A recurring theme in discussions about the xenophobic violence of the past few weeks has been whether we learnt anything from the 2008 attacks? LOREN LANDAU, research chair in mobility and the politics of difference, looks at what we’ve learned in the past seven years – and what we haven’t.
Over the past weeks, newspapers and radio stations have broadcast laments from citizens and leaders despondent that South Africa is again engulfed into an embarrassing and murderous xenophobic melee. Amid the outrage is a great deal of hand wringing about the failure to learn from the 2008 attacks. Did we not condemn them then? Did we not promise ourselves that this would not happen again on our watch? But the truth is, we have not been watching and this has been happening all along.
The past weeks’ violence is acute, especially brutal, and visible in city centres in ways that are novel and shocking. Many of us wonder what has changed; where has this come from? Have economic conditions suddenly worsened or has there been a spike in anti-foreigner sentiment?
Certainly the Zulu king’s incendiary remarks have encouraged his followers to express their rage in a performative, murderous spree, but violence against foreigners – particularly shopkeepers – has been an ongoing part of South African township life for the past decade, if not longer.
The “xenophobia” is not something that happened once-off in 2008. It was occurring before in townships and informal settlements. And even after the toothless commissions and inquiries into the 2008 attacks, the numbers of people attacked and killed have been steadily and sadly rising.

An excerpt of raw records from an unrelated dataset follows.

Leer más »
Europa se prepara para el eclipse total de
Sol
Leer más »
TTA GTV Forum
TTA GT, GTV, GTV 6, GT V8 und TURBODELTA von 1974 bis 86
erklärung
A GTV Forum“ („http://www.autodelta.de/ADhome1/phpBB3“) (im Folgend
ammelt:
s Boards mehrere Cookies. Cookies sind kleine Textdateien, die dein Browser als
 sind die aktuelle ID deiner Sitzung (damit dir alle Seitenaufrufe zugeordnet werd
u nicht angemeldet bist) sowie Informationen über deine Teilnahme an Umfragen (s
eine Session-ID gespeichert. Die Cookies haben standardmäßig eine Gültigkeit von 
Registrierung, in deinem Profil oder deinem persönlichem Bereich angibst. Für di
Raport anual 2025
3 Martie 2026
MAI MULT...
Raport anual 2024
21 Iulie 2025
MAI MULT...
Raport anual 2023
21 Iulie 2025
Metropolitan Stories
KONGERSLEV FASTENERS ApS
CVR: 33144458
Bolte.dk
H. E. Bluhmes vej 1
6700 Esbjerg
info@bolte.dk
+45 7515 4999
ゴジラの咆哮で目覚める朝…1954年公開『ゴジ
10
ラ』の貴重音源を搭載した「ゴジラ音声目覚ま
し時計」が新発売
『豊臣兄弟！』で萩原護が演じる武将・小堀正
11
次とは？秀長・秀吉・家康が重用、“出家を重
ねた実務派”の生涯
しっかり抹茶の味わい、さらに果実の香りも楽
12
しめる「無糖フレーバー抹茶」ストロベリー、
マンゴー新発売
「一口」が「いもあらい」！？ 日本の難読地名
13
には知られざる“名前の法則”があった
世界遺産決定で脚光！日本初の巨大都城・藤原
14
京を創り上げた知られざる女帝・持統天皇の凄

Generalised threats, lamppost notices, emails and text messages are circulated daily. Rumours amplify and distort the message as it is passed from lips to lips. While few South Africans are ready to kill, fear is part of the price foreigners pay to live and do business in the country.
Does this mean nothing was learned from the 2008 attacks? To their credit, the police have been quicker to respond to this round of hateful rage and our most senior political leaders have publicly condemned the violence, finally admitting that this must be something more than petty criminality.
But this belies a more important lesson. Whereas xenophobia has long been part of nationalist discourse in the country, the gains made from the 2008 mobilisation in the form of appropriated shops and houses; positions in local politics and government; and popular legitimacy offer great allure to a population that remains poor.
The people now behind the violence have proven themselves the keenest students. Attacking foreigners works. The country loses when we expel workers and shop keepers, but local political and business entrepreneurs almost undoubtedly prosper.
Unless one buys arguments about a third force at work, the violence in South Africa will remain relatively fragmented and poorly organised, flaring up more or less intensely in the months and years ahead. This is dangerous and worrying, for these local struggles for space and resources are battles with their own logics which flourish in the shadows of an increasingly fragmented and locally illegitimate state.
The greater fear is that in recognising its own weakness, the national state and its leaders will further embrace discourses of violent exclusion. The rhetoric around foreign land ownership, the desire to encamp refugees, and the general tightening of immigration laws suggest that they too are learning. If that is the case, we should all be afraid.